Cela fait onze mois aujourd’hui que j’ai quitté ce qui était devenu au bout de presque trois mois “mon cher hôpital”.
J’avais fière allure avec mon déambulateur et ma démarche de papi de quatre-vingt cinq ans.
Je revois le taxi qui m’attendait devant la sortie des ambulances pour me ramener chez moi. Je l’avais fréquenté une bonne douzaine de fois après mon réveil du coma pour aller me faire dialyser à l’autre bout de la ville, parfois à des heures improbables – du style le samedi vers minuit – jusqu’à ce que mes reins se décident à reprendre leur fonction.

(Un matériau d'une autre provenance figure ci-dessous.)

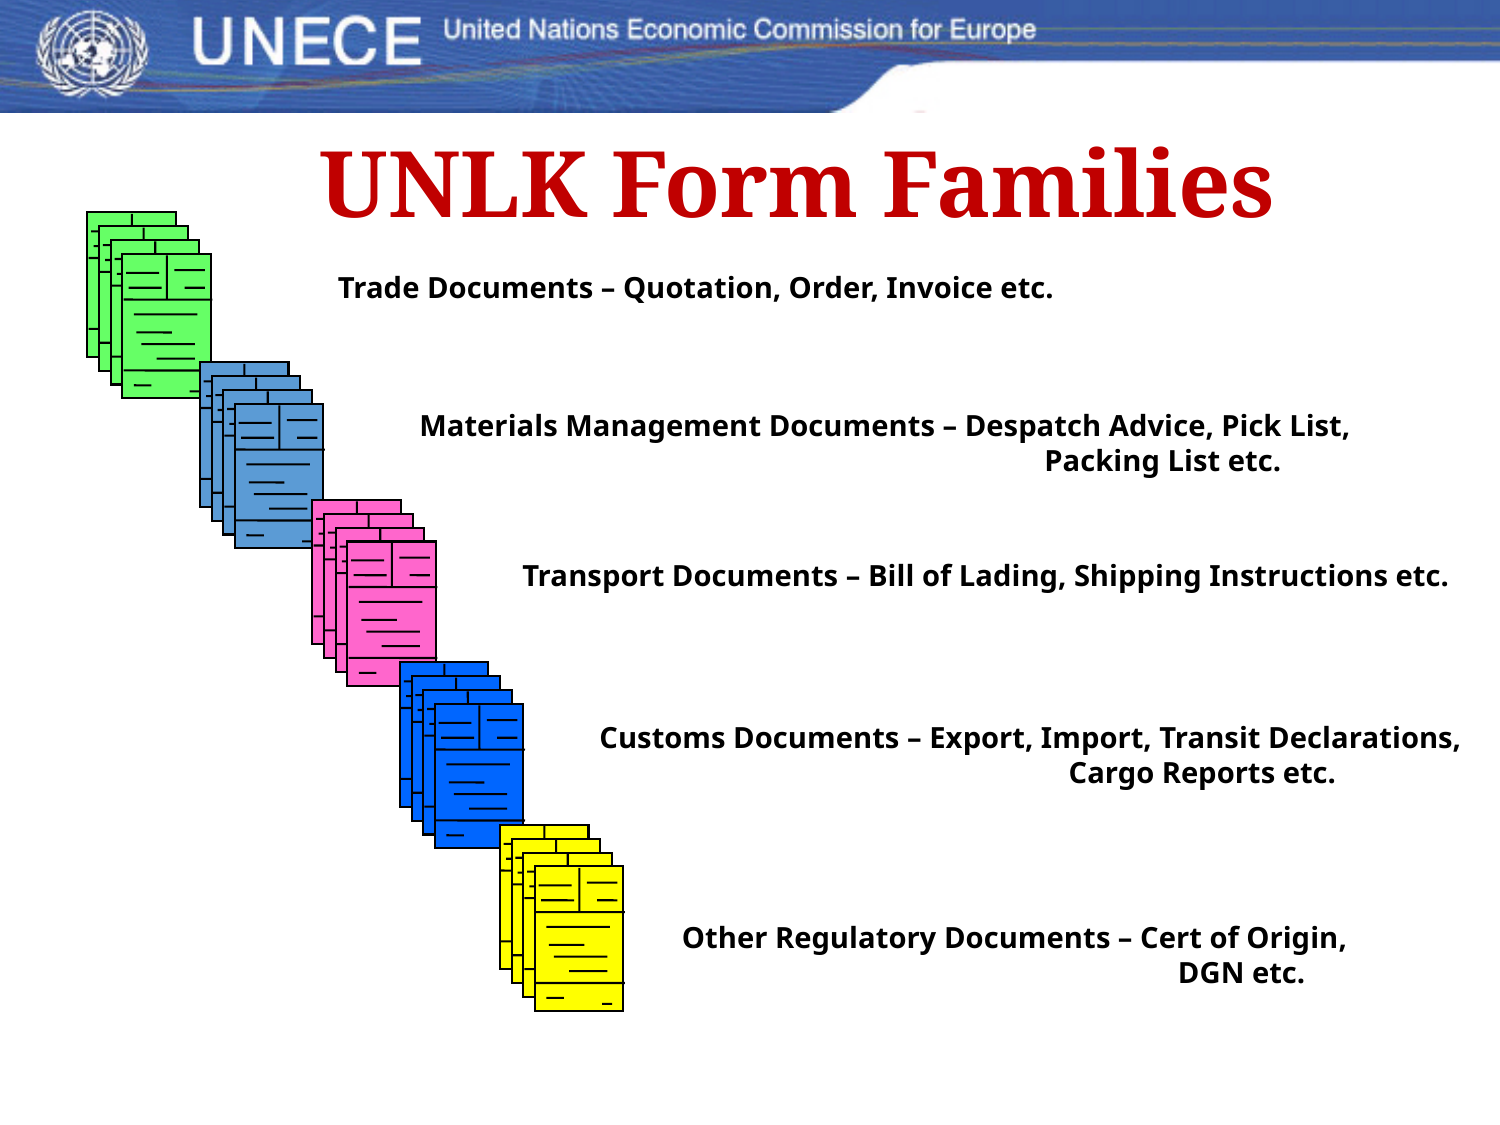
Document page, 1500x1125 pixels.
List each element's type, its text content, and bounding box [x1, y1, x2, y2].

text_box Trade Documents – Quotation, Order, Invoice etc. [323, 262, 1070, 313]
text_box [199, 362, 326, 549]
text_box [87, 212, 213, 399]
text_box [399, 662, 526, 849]
text_box Transport Documents – Bill of Lading, Shipping Instructions etc. [507, 549, 1465, 600]
text_box Materials Management Documents – Despatch Advice, Pick List, Packing List etc. [404, 399, 1374, 485]
text_box Customs Documents – Export, Import, Transit Declarations, Cargo Reports etc. [584, 712, 1477, 798]
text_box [312, 499, 438, 687]
picture [0, 0, 1500, 113]
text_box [499, 824, 626, 1012]
text_box Other Regulatory Documents – Cert of Origin, DGN etc. [667, 912, 1363, 998]
title UNLK Form Families [217, 118, 1378, 244]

Quelques jours auparavant, on m’avait aussi trimballé jusqu’à un hôpital spécialisé en rééducation qui se trouve en grande banlieue. Après une évaluation de mes capacités et surtout de mes incapacités, le médecin qui m’avait reçu avec beaucoup d’empathie et de professionnalisme m’avait établi un programme de rééducation mêlant kinésithérapie, balnéothérapie et activités physiques adaptées pour m’aider à retrouver aussi tôt que possible une honnête allure de bipède du genre homo.
Je revois le taxi me déposant en bas de chez moi, juste devant la boucherie dont le patron, roi – que dis-je – empereur des bons vivants, est depuis deux ans mon antidépresseur favori. Planté tel un chêne centenaire sur le pas de sa porte, les bras croisés sur sa bedaine engoncée dans son tablier règlementaire, il m’avait lancé : – Ben alors, mon Philou, on avait disparu ?

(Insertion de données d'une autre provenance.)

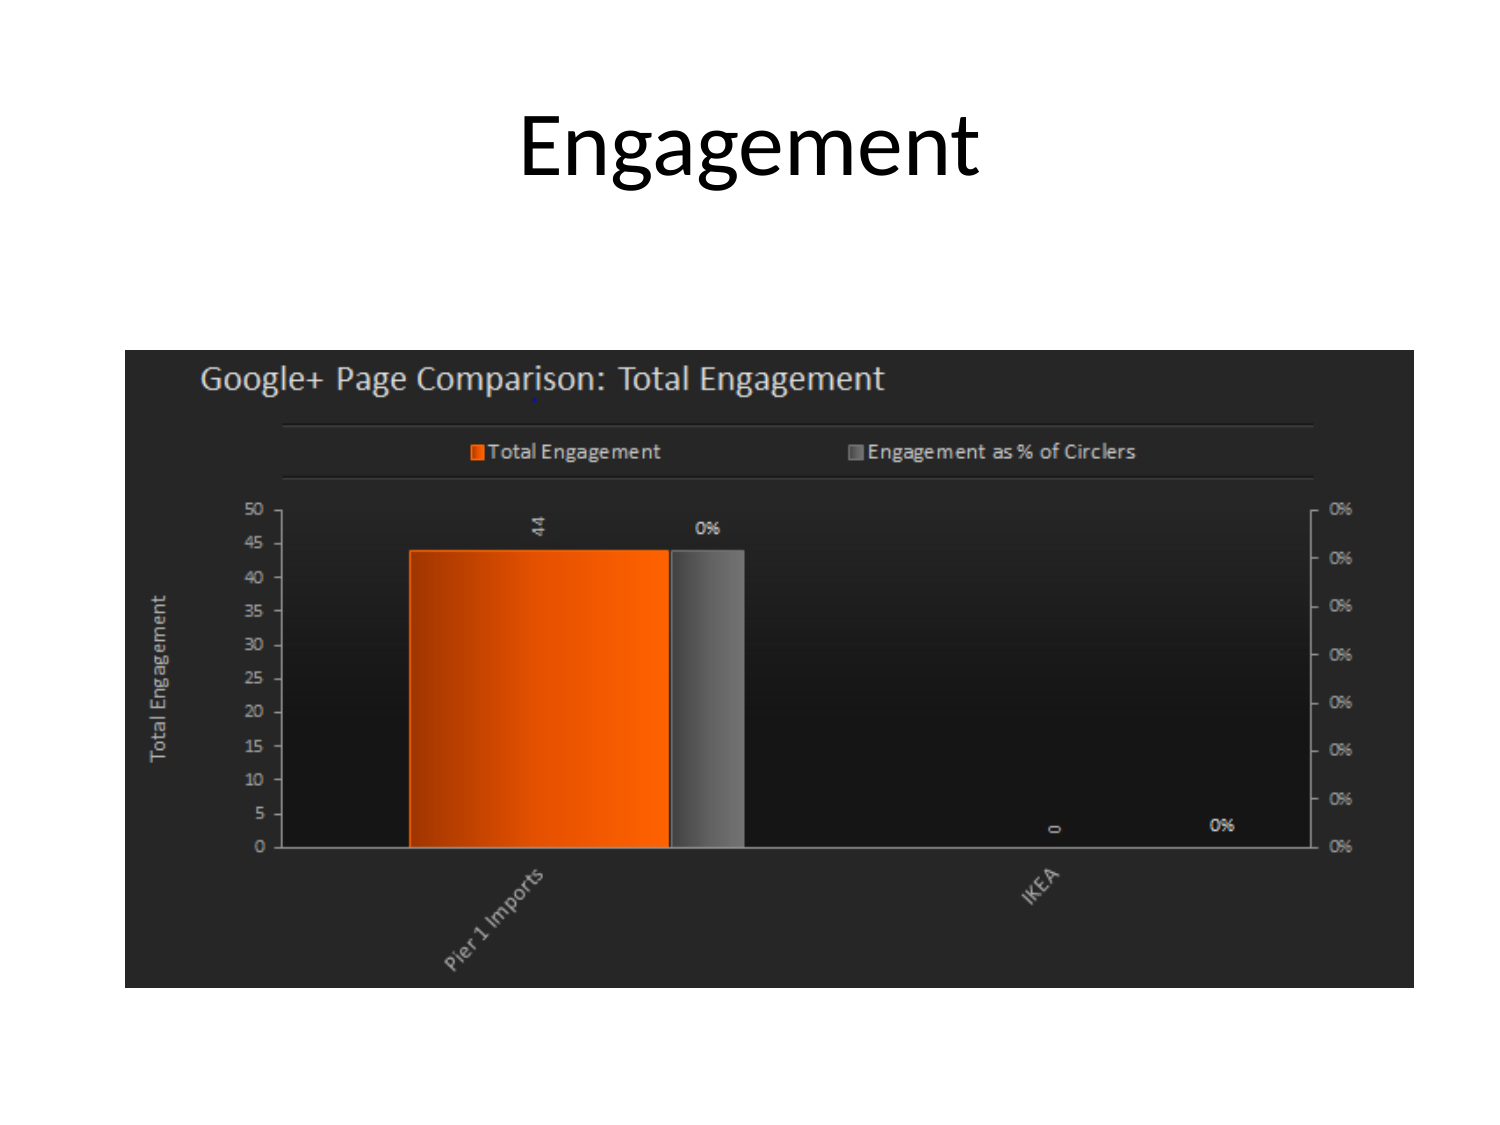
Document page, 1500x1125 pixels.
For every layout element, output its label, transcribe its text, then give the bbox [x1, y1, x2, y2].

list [124, 349, 1415, 988]
title Engagement [75, 45, 1425, 233]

Il faut dire que les pompiers étaient venus me chercher fin avril un lundi, son jour de fermeture. – Qu’est-ce qu’il t’est arrivé – ajouta-t-il, voyant mon nouvel ami que je poussais devant moi tel un porte-bagages – T’es tombé sur la tête ? – Pire, répondis-je, je suis tombé sur le Covid, une version bien cognée.
Neuf jours aux confins de la mort avant plus de deux mois dans un lit blanc dans une chambre blanche au milieu d’un couloir tout blanc fréquenté par des silhouettes blanches.
– Ah ben mon vieux, t’as pas fait semblant ! J’vais t’préparer une entrecôte, t’as pas dû manger comme un prince là-bas d’dans. – Détrompe-toi, c’était pas si mal, à part que les plats ne changeaient pas beaucoup.
Je le laissais là, provisoirement, et me chargeais tant bien que mal avec armes et bagages dans l’ascenseur. Je remontais vers ma vie d’avant qui ne serait pourtant plus jamais la même. J’étais de retour parmi les “normaux” mais différent, pas seulement physiquement, mentalement aussi, spirituellement transformé, moi-même et un autre à la fois, plein d’espoir et d’angoisse, affaibli mais vivant, prêt à tous les possibles, à mi-chemin du nouveau-né et de l’adulte, adolescent dans un corps de vieillard.
Aujourd’hui était le début d’un nouveau chapitre. C’était il y a onze mois.